Macron was greeted with a three-minute standing ovation even before he spoke and several others during his speech.
After reeling off a series of cultural references, ranging from Chateaubriand to jazz, he hailed a "very special relationship" between the two countries.
But he went on to warn that "the core our Western values themselves are at risk" and insisted that "democracy remains the best answer to the questions and doubts that are raised today".
"We are living in a time of anger and fear," he declared but, quoting former US president Franklin D Roosevelt's inaugural speech, went on to add "the only thing we have to fear is fear itself."
Much of the speech could be read as criticism of Trump.
Macron warned of the dangers of "extreme nationalism", spoke out against trade wars and called for the US to return to backing the 2015 Paris climate change accord.

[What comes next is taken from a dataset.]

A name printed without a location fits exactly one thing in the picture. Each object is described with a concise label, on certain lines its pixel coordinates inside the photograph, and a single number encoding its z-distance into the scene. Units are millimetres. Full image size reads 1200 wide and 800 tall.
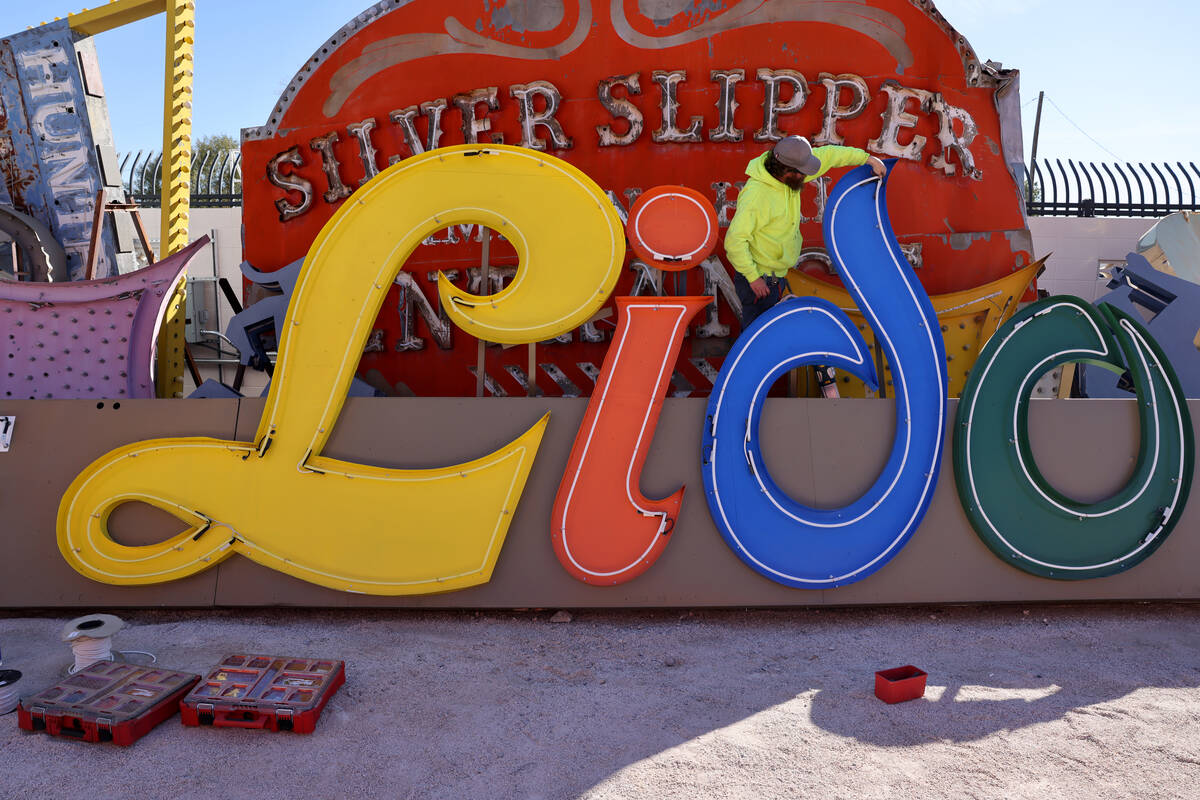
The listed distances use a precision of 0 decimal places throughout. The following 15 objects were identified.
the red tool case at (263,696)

Opposing isolationism and nationalism, he called for "a 21st-century world order based on a new breed of multilateralism", he said "we have to shape our common answers to the global threats we are facing".
"This requires more than ever the United States' involvement," Macron argued, a rebuff to Trump's isolationism.
Trade wars and global warming
Defending the market economy, he criticised growing inequality and warned of the dangers of trade wars, an implicit criticism of Trump's tariffs on steel and aluminium imports.
Macron has lobbied for the continuation of Europe's exemption from the tariffs during his visit.
Turning to climate change, a question on which Trump is publicly sceptical, Macron declared "Let us face it, there is no Planet B."
"I'm sure one day the United States will come back and join the Paris agreement," the French president said, referring to Trump's withdrawal from the accord.
Iran nuclear deal
He went on to defend his proposal to "broaden" the Iran nuclear deal, which Trump has threatened to "rip up".
"Iran should never possess nuclear weapons," he said. "Not now, not in five years, not in 10 years. Never." But he called for respect for its sovereignty and the avoidance of "past mistakes".
The Iran nuclear deal was signed on the initiative of the United States and "we should not abandon it without having something more substantial instead".
Macron raised the hope for an end to the Syrian conflict, repeating his call for the question to be introduced into a revised deal with Iran, and paid tribute to American and French soldiers who have died in the Middle East.
"What we love is in danger and together we have no choice but to prevail," he concluded to roars of applause and another ovation.